As followers of Christ, we too have a Trinity who is significant to us—the one from whom Carrie-Anne Moss’s character got her name. And that Trinity is the focus of Christian worship around the world this Sunday.
THE PROBLEMATIC TRINITY
For many Christians, the doctrine of the Trinity is the toughest part of their faith. You don’t have to go far to find memes on the internet that highlight the absurdity of taking it literally. It isn’t logical and it’s almost impossible to explain. As Richard Rohr writes:
Trinity leads you into the world of mystery and humility where you cannot understand, you can only experience.
The writer of Matthew’s Gospel, after making his case that Jesus is the true Messiah who brings God’s Reign into the world, ends his narrative with these words:
Now the eleven disciples went to Galilee, to the mountain where Jesus told them to go. When they saw him, they worshipped him, but some doubted. Jesus came near and spoke to them, “I’ve received all authority in heaven and on earth. Therefore, go and make disciples of all nations, baptizing them in the name of the Father and of the Son and of the Holy Spirit, teaching them to obey everything that I’ve commanded you. Look, I myself will be with you every day until the end of this present age. (Matthew 28:16-20 CEB).
This is the closest the Bible gets to a description of God as Trinitarian. But the writer was not trying to define God for his readers. He was not creating a clear doctrine by which to include true believers and exclude all others. He was not concerned about things like orthodoxy and heresy. Rather, he was describing Jesus’ final words to his disciples as he commissioned them to continue the work of building a community that would embody God’s love and justice.
It is always good to remember that all language—even biblical language—for God is inevitably metaphorical. By definition, God is beyond our capacity to understand and so, whenever we speak of God, mystery, metaphor, and humility are essential. We make a mistake if we try to use the doctrine of the Trinity to count the ways that God reveals God’s Self and limit them to three. A trinitarian view of God is not about defining who is truly Christian and who isn’t. But it does offer some intriguing possibilities for how we can live and love well.
TRINITARIAN LIVING
In Matthew’s Great Commission, the disciples are instructed to make disciples of all nations and to baptise them in the name of the Father, Son, and Holy Spirit. Making disciples is not about forcing people to become adherents of the Christian religion. It’s about inviting them to embrace the principles, priorities, purposes, and practices of God’s reign of love and justice. To return to the metaphor of The Matrix, it’s like Trinity’s work of asking the right questions, connecting with people’s sense of being on the outside, and drawing them into a new community of authenticity and love.
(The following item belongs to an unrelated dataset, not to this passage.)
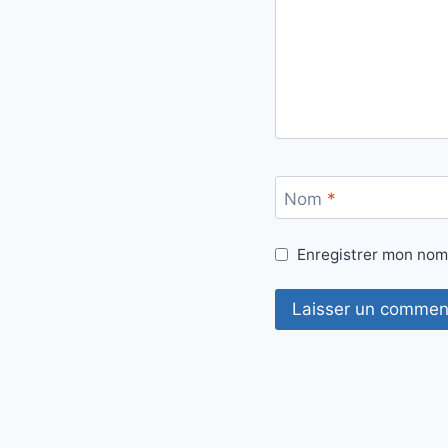
Nom
*
Enregistrer mon nom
Baptism is not a ritual of exclusion. It is a ritual of welcome, of belonging. When we baptise someone we are saying to them that God loves them and they belong in the family of God. When I was in pastoral ministry, I would always place whatever vows needed to be spoken after the act of baptism, especially when baptising infants. The reason was to confirm that our belonging in God’s divine community of love is conditional on nothing. The vows we make are our commitment to live into and share the belonging that is already ours.